At a general level, UNHCR’s Child protection strategy seeks to support families and communities and strengthen the protective environment, taking into account the role of social norms in preventing violence against children and promoting positive social change towards strengthening protection. The strengthening of community networks, specialized services and national child protection systems is fundamental in building a protective environment for children. Advocacy for nondiscriminatory access of refugee children to national child protection services and systems is a key area of work for UNHCR.

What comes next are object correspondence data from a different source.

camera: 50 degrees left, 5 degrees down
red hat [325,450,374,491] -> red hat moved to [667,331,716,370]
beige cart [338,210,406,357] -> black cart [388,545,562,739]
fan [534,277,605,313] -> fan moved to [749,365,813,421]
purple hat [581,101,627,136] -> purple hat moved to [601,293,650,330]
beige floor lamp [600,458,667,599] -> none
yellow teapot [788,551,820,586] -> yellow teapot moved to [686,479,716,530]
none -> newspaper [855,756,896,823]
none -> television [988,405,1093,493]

Closely linked to SGBV and Education strategies for KR-I, the CP Strategy supports achievement of the six goals outlined in UNHCR’s Global Framework on Child Protection:
Girls and boys are safe where they live, learn and play;
Children’s participation and capacity are integral to their protection;
Girls and boys have access to child-friendly procedures;
Girls and boys obtain legal documentation;
Girls and boys with specific needs receive targeted support;
Girls and boys achieve durable solutions in their best interests.

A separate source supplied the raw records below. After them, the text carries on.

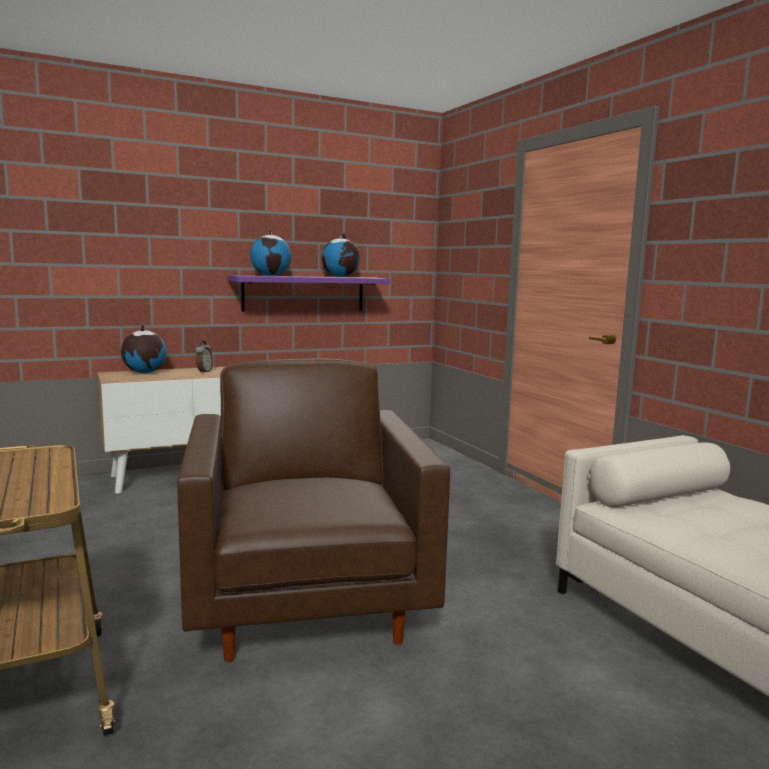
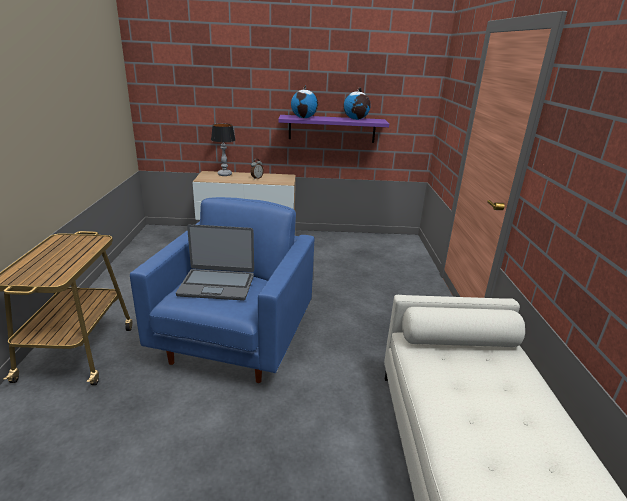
camera: 25 degrees right, 15 degrees up
globe [121,324,167,373] -> table lamp [211,123,236,176]
brown armchair [177,358,450,662] -> blue armchair [130,197,315,383]
none -> laptop [176,224,254,300]

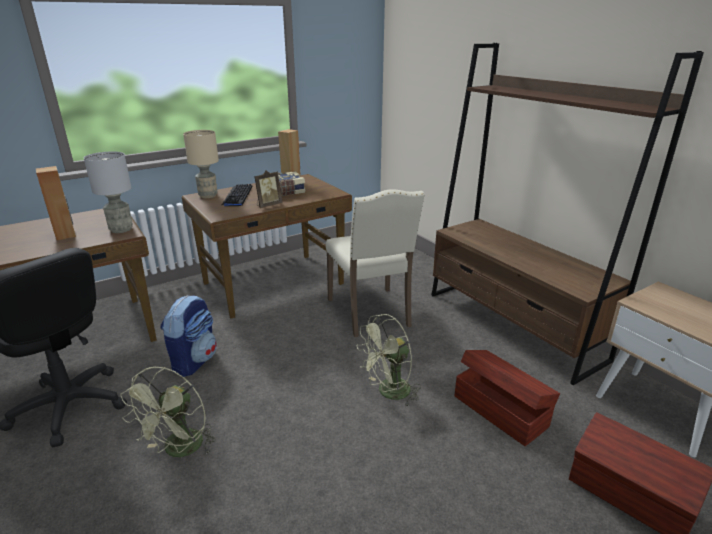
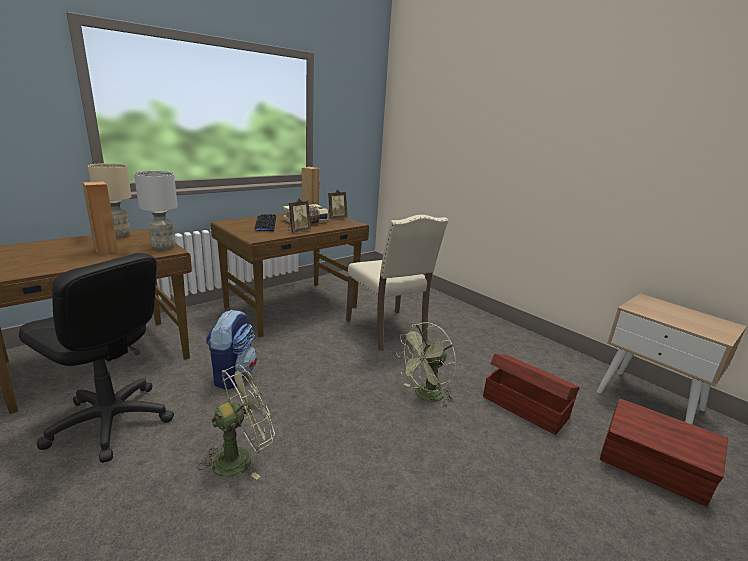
camera: 10 degrees left, 5 degrees down
green fan [120,367,216,457] -> green fan turned 135 degrees counterclockwise [198,365,275,479]
beige table lamp [183,130,219,198] -> beige table lamp moved to [88,163,132,238]
brown bookcase [431,43,704,385] -> none
none -> picture frame [327,189,347,219]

UNHCR action to protect children is guided by the following principles:
Systems approach. Strengthening national child protection systems and services in line with UNHCR’s Global Framework for the Protection of Children and designing holistic programming that address the full range of child protection risks.
Complementarity. Working in partnership with States, communities, children, UNICEF and other child protection actors to develop a comprehensive interagency child protection response that maximizes resources and the complementary of all partners’ contributions.

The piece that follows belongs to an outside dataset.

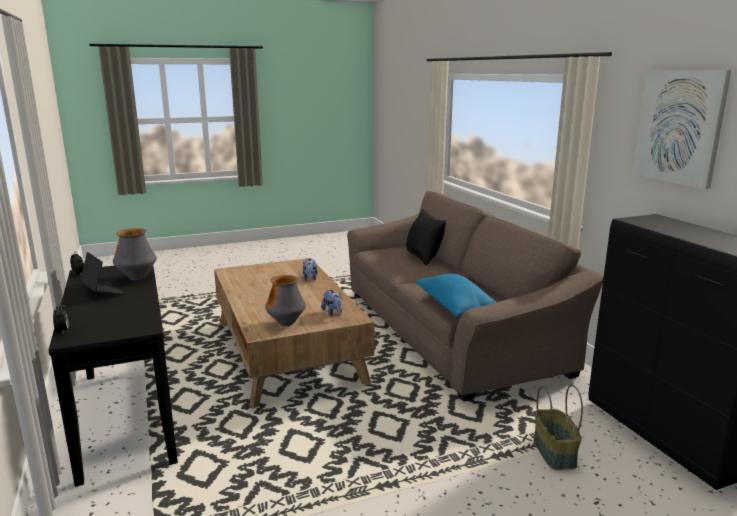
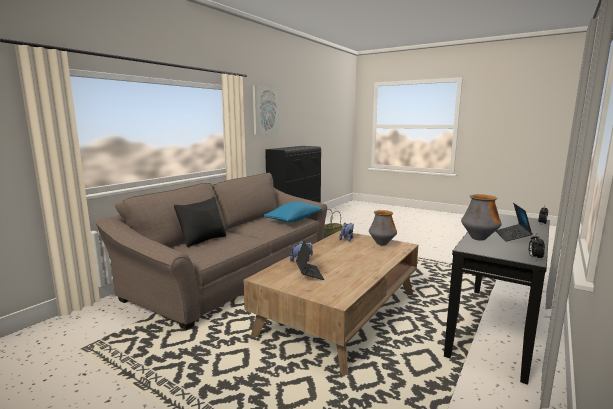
camera: 125 degrees left, 5 degrees down
none -> laptop [296,241,324,280]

Urgency. Ensure prioritization of and immediate response to protection risks for children including prioritizing the most at-risk children.
Child’s Best Interests. The best interests of the child is a primary consideration in all decisions and actions undertaken for and with children including during refugee status determination and other protection procedures.
Participatory. Promote the participation of children in their own protection and in all matters affecting them in accordance with their age, gender, maturity and capacity.
Equity. Promote an inclusive and non-discriminatory approach to the protection of refugee children, irrespective of their nationality and place of residence.
Inclusivity. Address the specific risks that boys and girls of specific ages face, as well as children with disabilities and children with other specific backgrounds.
Do No Harm. Conduct actions, procedures and programmes in a way that does not place the child at further risk of harm, including as a result of unintended consequences.
Social cohesion. Strengthen integration of refugee children into their communities and implement programmes in a way that addresses the impact of the refugee influx on communities and promotes social cohesion among refugee and impacted communities.